Shares of Reliance Industries dropped more than 4 per cent on Tuesday as investors grew increasingly uneasy about mounting competition in the retail space and lingering uncertainty over the company’s crude oil sourcing strategy. The decline marked the stock’s steepest single-day fall since June 2024.
Investor nervousness was driven by fresh signs of strain in the retail sector. Fast-fashion major Trent Ltd reported a 15 per cent year-on-year decline in average revenue per square foot during the December quarter, indicating a more challenging business environment. Adding to the pressure, Citigroup flagged that intensifying competition is eating into the market share of established players, a view that weighed on sentiment surrounding Reliance’s retail operations.
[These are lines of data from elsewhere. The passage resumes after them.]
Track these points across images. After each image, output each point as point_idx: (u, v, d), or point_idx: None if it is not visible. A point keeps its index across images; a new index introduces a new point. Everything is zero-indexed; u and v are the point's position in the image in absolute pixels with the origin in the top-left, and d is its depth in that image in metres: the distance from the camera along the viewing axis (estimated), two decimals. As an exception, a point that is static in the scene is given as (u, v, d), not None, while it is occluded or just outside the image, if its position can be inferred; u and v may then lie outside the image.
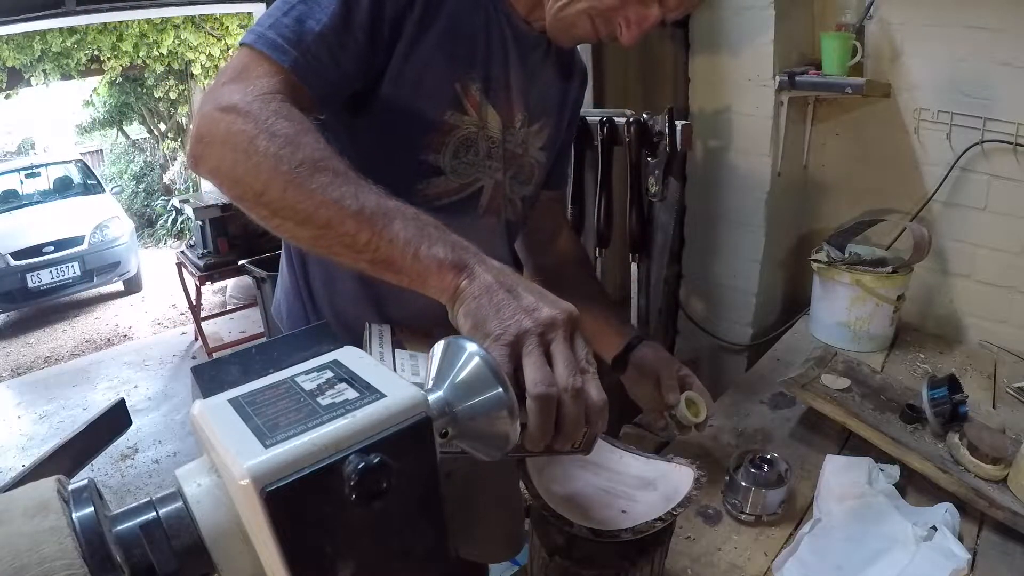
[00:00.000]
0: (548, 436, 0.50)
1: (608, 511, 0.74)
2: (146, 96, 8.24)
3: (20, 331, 5.16)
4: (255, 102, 0.59)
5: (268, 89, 0.61)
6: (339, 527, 0.32)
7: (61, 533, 0.29)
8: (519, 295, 0.52)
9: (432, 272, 0.53)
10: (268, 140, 0.56)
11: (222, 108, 0.59)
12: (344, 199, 0.55)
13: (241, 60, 0.65)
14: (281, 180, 0.56)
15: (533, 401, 0.48)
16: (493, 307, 0.51)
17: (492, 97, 0.81)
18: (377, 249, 0.55)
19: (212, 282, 3.80)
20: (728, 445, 1.11)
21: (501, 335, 0.50)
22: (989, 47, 1.37)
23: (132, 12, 3.33)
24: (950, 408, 1.03)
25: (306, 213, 0.56)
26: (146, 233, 8.13)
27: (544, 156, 0.94)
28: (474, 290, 0.52)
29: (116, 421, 1.49)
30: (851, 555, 0.81)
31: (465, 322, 0.52)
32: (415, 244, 0.54)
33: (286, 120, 0.58)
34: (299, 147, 0.57)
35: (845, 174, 1.70)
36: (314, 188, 0.55)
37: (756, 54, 1.55)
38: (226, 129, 0.58)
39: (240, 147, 0.57)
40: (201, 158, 0.61)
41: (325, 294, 0.88)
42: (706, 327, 1.84)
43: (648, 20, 0.77)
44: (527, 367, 0.49)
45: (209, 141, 0.60)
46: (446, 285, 0.53)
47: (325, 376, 0.38)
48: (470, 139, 0.81)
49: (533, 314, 0.51)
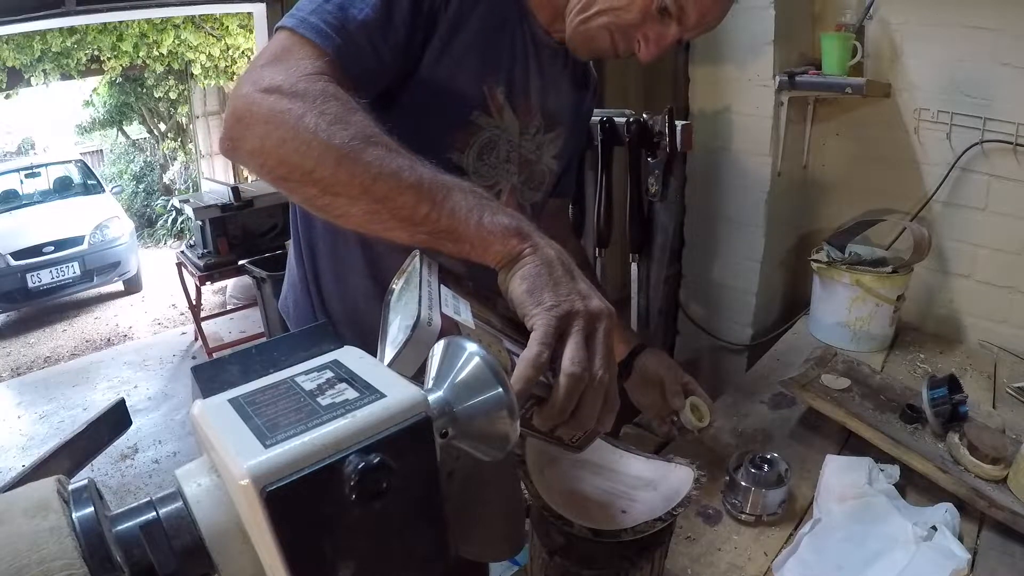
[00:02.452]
0: (564, 417, 0.51)
1: (608, 511, 0.75)
2: (146, 96, 8.25)
3: (20, 331, 5.16)
4: (300, 82, 0.58)
5: (313, 70, 0.60)
6: (339, 527, 0.32)
7: (61, 533, 0.29)
8: (575, 279, 0.55)
9: (497, 237, 0.55)
10: (318, 117, 0.56)
11: (265, 89, 0.58)
12: (401, 172, 0.55)
13: (281, 43, 0.64)
14: (334, 156, 0.55)
15: (566, 378, 0.50)
16: (552, 280, 0.53)
17: (513, 101, 0.82)
18: (438, 220, 0.55)
19: (212, 282, 3.79)
20: (728, 445, 1.11)
21: (555, 307, 0.52)
22: (989, 47, 1.37)
23: (132, 12, 3.33)
24: (950, 408, 1.03)
25: (361, 187, 0.55)
26: (146, 233, 8.13)
27: (557, 164, 0.95)
28: (536, 259, 0.54)
29: (116, 421, 1.49)
30: (851, 555, 0.81)
31: (520, 284, 0.54)
32: (477, 213, 0.55)
33: (334, 99, 0.58)
34: (350, 124, 0.56)
35: (845, 174, 1.70)
36: (369, 162, 0.55)
37: (756, 54, 1.55)
38: (270, 108, 0.57)
39: (288, 125, 0.56)
40: (241, 139, 0.59)
41: (336, 289, 0.89)
42: (706, 327, 1.84)
43: (666, 39, 0.78)
44: (570, 345, 0.51)
45: (250, 122, 0.58)
46: (509, 249, 0.55)
47: (325, 376, 0.38)
48: (493, 141, 0.82)
49: (586, 300, 0.53)
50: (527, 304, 0.53)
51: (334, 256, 0.87)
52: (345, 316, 0.89)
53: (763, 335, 1.76)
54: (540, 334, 0.50)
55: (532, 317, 0.52)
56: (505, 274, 0.55)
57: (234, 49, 6.65)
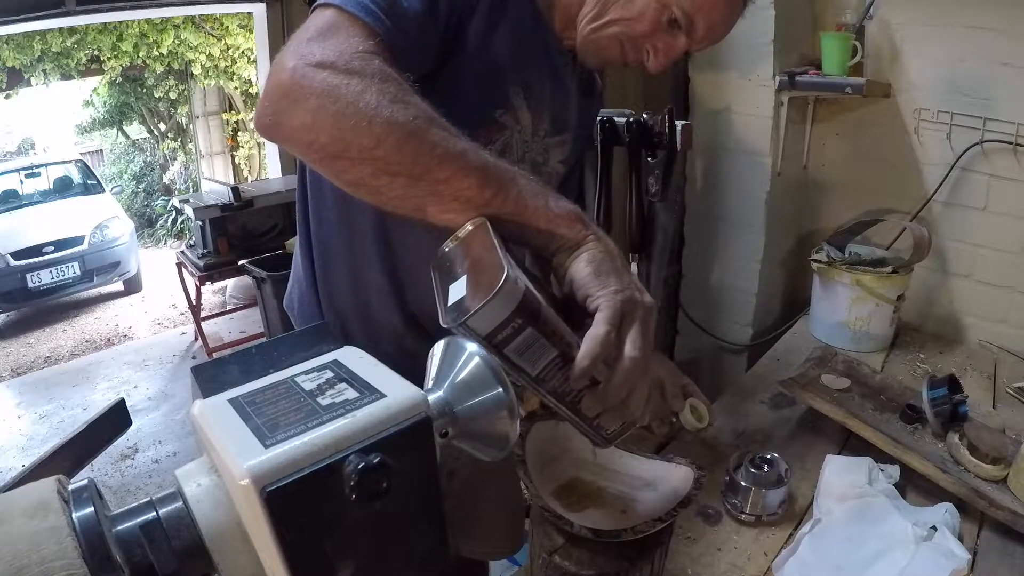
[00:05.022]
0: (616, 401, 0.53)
1: (608, 511, 0.75)
2: (146, 96, 8.24)
3: (20, 331, 5.16)
4: (354, 60, 0.56)
5: (365, 48, 0.58)
6: (339, 527, 0.32)
7: (61, 533, 0.29)
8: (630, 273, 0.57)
9: (564, 222, 0.57)
10: (379, 95, 0.54)
11: (316, 64, 0.55)
12: (467, 154, 0.55)
13: (327, 20, 0.61)
14: (398, 133, 0.53)
15: (629, 361, 0.52)
16: (616, 269, 0.56)
17: (529, 103, 0.83)
18: (503, 204, 0.56)
19: (212, 282, 3.79)
20: (728, 445, 1.11)
21: (620, 291, 0.54)
22: (989, 47, 1.37)
23: (132, 12, 3.33)
24: (950, 408, 1.03)
25: (425, 167, 0.54)
26: (146, 233, 8.13)
27: (563, 169, 0.96)
28: (601, 246, 0.57)
29: (116, 421, 1.49)
30: (851, 555, 0.81)
31: (586, 267, 0.55)
32: (543, 199, 0.57)
33: (392, 80, 0.56)
34: (409, 104, 0.55)
35: (845, 174, 1.70)
36: (435, 142, 0.54)
37: (756, 54, 1.55)
38: (325, 82, 0.54)
39: (346, 100, 0.54)
40: (288, 114, 0.56)
41: (348, 286, 0.89)
42: (706, 327, 1.84)
43: (675, 49, 0.79)
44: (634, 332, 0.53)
45: (299, 96, 0.55)
46: (576, 234, 0.57)
47: (325, 376, 0.38)
48: (510, 141, 0.83)
49: (644, 296, 0.55)
50: (592, 285, 0.54)
51: (348, 251, 0.87)
52: (356, 312, 0.89)
53: (763, 335, 1.76)
54: (608, 314, 0.52)
55: (598, 298, 0.53)
56: (566, 256, 0.57)
57: (234, 49, 6.63)
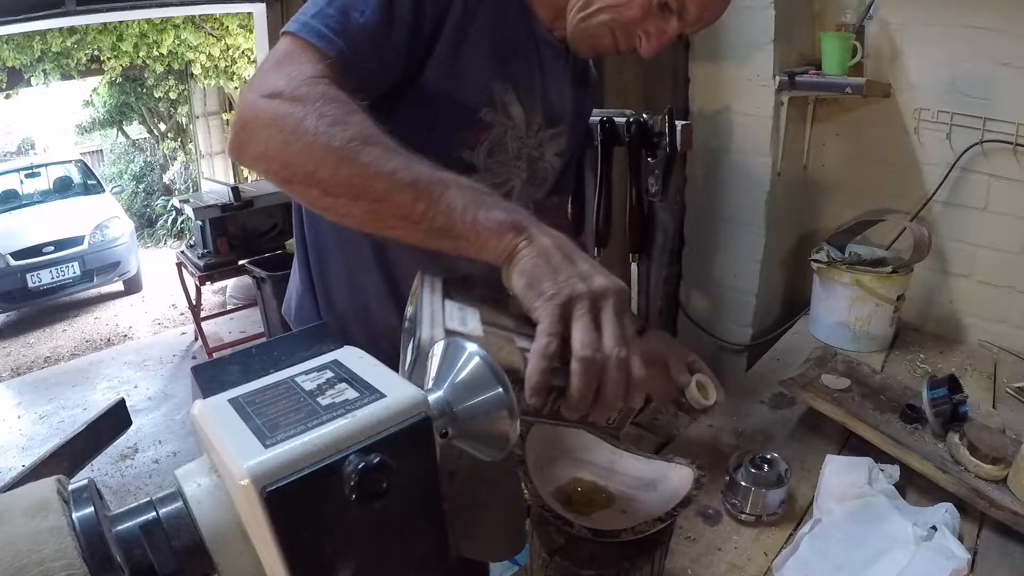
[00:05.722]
0: (587, 402, 0.51)
1: (608, 511, 0.75)
2: (146, 96, 8.24)
3: (20, 331, 5.16)
4: (301, 86, 0.60)
5: (314, 73, 0.61)
6: (339, 527, 0.32)
7: (61, 533, 0.29)
8: (575, 261, 0.54)
9: (492, 234, 0.55)
10: (317, 120, 0.57)
11: (267, 94, 0.60)
12: (398, 171, 0.56)
13: (284, 48, 0.65)
14: (334, 157, 0.56)
15: (578, 363, 0.49)
16: (550, 269, 0.53)
17: (519, 98, 0.82)
18: (435, 218, 0.55)
19: (212, 282, 3.79)
20: (728, 445, 1.11)
21: (555, 295, 0.51)
22: (989, 47, 1.37)
23: (132, 12, 3.33)
24: (950, 408, 1.03)
25: (360, 188, 0.56)
26: (146, 233, 8.13)
27: (559, 162, 0.96)
28: (532, 251, 0.54)
29: (116, 421, 1.49)
30: (851, 555, 0.81)
31: (519, 280, 0.53)
32: (473, 209, 0.55)
33: (334, 102, 0.59)
34: (349, 125, 0.57)
35: (845, 174, 1.70)
36: (367, 162, 0.56)
37: (756, 54, 1.55)
38: (272, 113, 0.59)
39: (288, 128, 0.57)
40: (246, 144, 0.61)
41: (346, 288, 0.88)
42: (706, 327, 1.84)
43: (667, 33, 0.78)
44: (576, 329, 0.50)
45: (254, 127, 0.60)
46: (505, 246, 0.55)
47: (325, 376, 0.38)
48: (502, 138, 0.82)
49: (588, 281, 0.52)
50: (529, 298, 0.53)
51: (343, 254, 0.87)
52: (355, 315, 0.89)
53: (763, 335, 1.76)
54: (545, 324, 0.50)
55: (536, 310, 0.52)
56: (507, 270, 0.55)
57: (234, 49, 6.63)
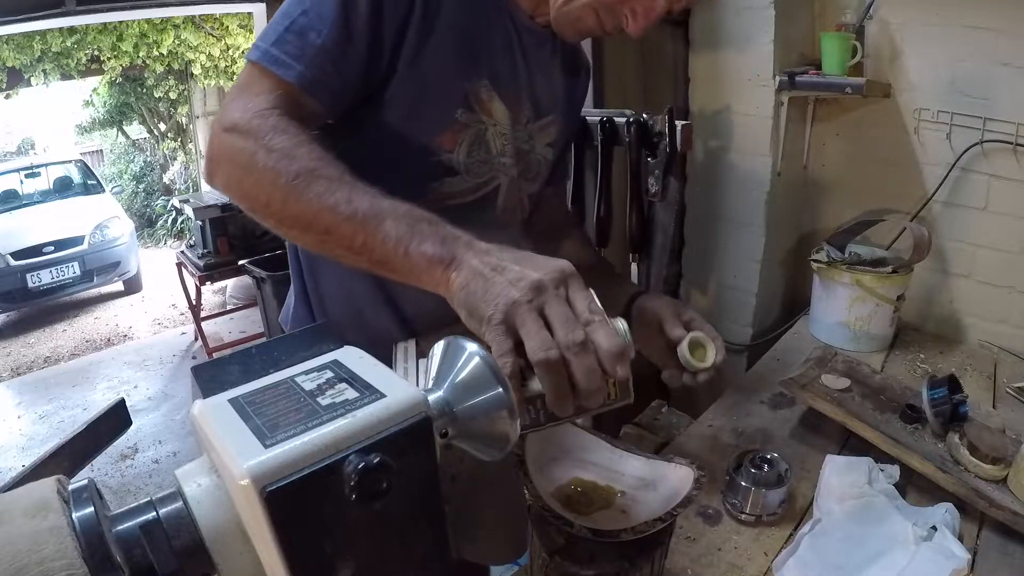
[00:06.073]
0: (567, 398, 0.50)
1: (608, 511, 0.75)
2: (146, 96, 8.24)
3: (20, 331, 5.16)
4: (254, 119, 0.63)
5: (267, 105, 0.64)
6: (339, 527, 0.32)
7: (61, 533, 0.29)
8: (505, 270, 0.52)
9: (423, 269, 0.55)
10: (266, 155, 0.60)
11: (226, 128, 0.63)
12: (338, 205, 0.57)
13: (245, 77, 0.68)
14: (281, 192, 0.59)
15: (538, 368, 0.48)
16: (482, 290, 0.51)
17: (500, 93, 0.81)
18: (373, 250, 0.56)
19: (212, 282, 3.80)
20: (728, 445, 1.11)
21: (492, 315, 0.50)
22: (989, 47, 1.36)
23: (132, 12, 3.33)
24: (950, 408, 1.03)
25: (307, 221, 0.59)
26: (146, 233, 8.13)
27: (551, 153, 0.94)
28: (462, 280, 0.52)
29: (116, 421, 1.49)
30: (851, 555, 0.81)
31: (461, 312, 0.53)
32: (405, 242, 0.55)
33: (283, 134, 0.61)
34: (295, 159, 0.59)
35: (845, 174, 1.70)
36: (311, 197, 0.58)
37: (756, 54, 1.55)
38: (230, 147, 0.63)
39: (242, 164, 0.61)
40: (214, 175, 0.66)
41: (340, 296, 0.88)
42: (706, 327, 1.84)
43: (654, 10, 0.76)
44: (524, 338, 0.49)
45: (218, 160, 0.64)
46: (438, 280, 0.54)
47: (325, 376, 0.38)
48: (481, 137, 0.81)
49: (519, 284, 0.50)
50: (474, 328, 0.52)
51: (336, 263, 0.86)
52: (350, 321, 0.88)
53: (763, 335, 1.76)
54: (495, 348, 0.49)
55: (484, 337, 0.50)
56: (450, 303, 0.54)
57: (234, 49, 6.64)
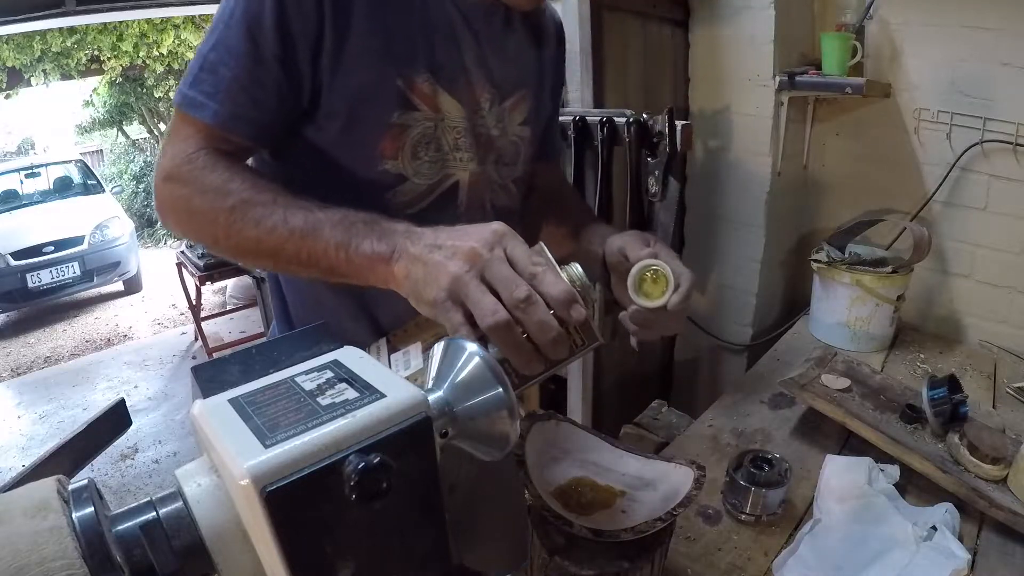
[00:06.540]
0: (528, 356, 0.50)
1: (608, 511, 0.75)
2: (146, 96, 8.24)
3: (20, 331, 5.16)
4: (183, 165, 0.64)
5: (193, 148, 0.65)
6: (339, 527, 0.32)
7: (61, 533, 0.29)
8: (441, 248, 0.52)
9: (368, 268, 0.56)
10: (201, 197, 0.62)
11: (162, 178, 0.66)
12: (276, 227, 0.59)
13: (173, 123, 0.70)
14: (223, 228, 0.61)
15: (489, 335, 0.49)
16: (423, 274, 0.52)
17: (446, 84, 0.74)
18: (319, 261, 0.58)
19: (212, 282, 3.80)
20: (728, 445, 1.11)
21: (437, 296, 0.50)
22: (989, 47, 1.37)
23: (132, 12, 3.32)
24: (950, 408, 1.03)
25: (253, 249, 0.61)
26: (146, 233, 8.13)
27: (528, 131, 0.87)
28: (404, 269, 0.53)
29: (116, 421, 1.49)
30: (851, 555, 0.81)
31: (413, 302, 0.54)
32: (344, 246, 0.56)
33: (212, 172, 0.63)
34: (229, 194, 0.61)
35: (845, 174, 1.70)
36: (250, 226, 0.60)
37: (756, 54, 1.55)
38: (169, 196, 0.65)
39: (183, 209, 0.64)
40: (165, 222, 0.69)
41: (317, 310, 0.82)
42: (706, 327, 1.84)
43: None
44: (472, 308, 0.49)
45: (162, 210, 0.67)
46: (384, 276, 0.55)
47: (325, 376, 0.38)
48: (427, 136, 0.74)
49: (454, 258, 0.51)
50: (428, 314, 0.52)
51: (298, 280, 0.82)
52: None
53: (763, 335, 1.76)
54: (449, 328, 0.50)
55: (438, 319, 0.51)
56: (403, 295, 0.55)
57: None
Concerns were also amplified by developments on the energy front. Reliance, which runs the world’s largest single-location refining complex and was until recently India’s biggest buyer of Russian crude, said it has not received any Russian oil cargoes for nearly three weeks and does not expect any deliveries in January. The company had earlier announced a halt in Russian crude usage at its Jamnagar export refinery to comply with EU sanctions.
Despite near-term worries, Morgan Stanley remains optimistic, citing possible growth drivers in 2026 such as a Jio Platforms IPO, higher telecom tariffs and stronger refining margins. On Tuesday, Reliance shares closed around ₹1,507 on both exchanges after falling over 5 per cent intraday, while on Wednesday morning the stock edged up 0.36 per cent to ₹1,513.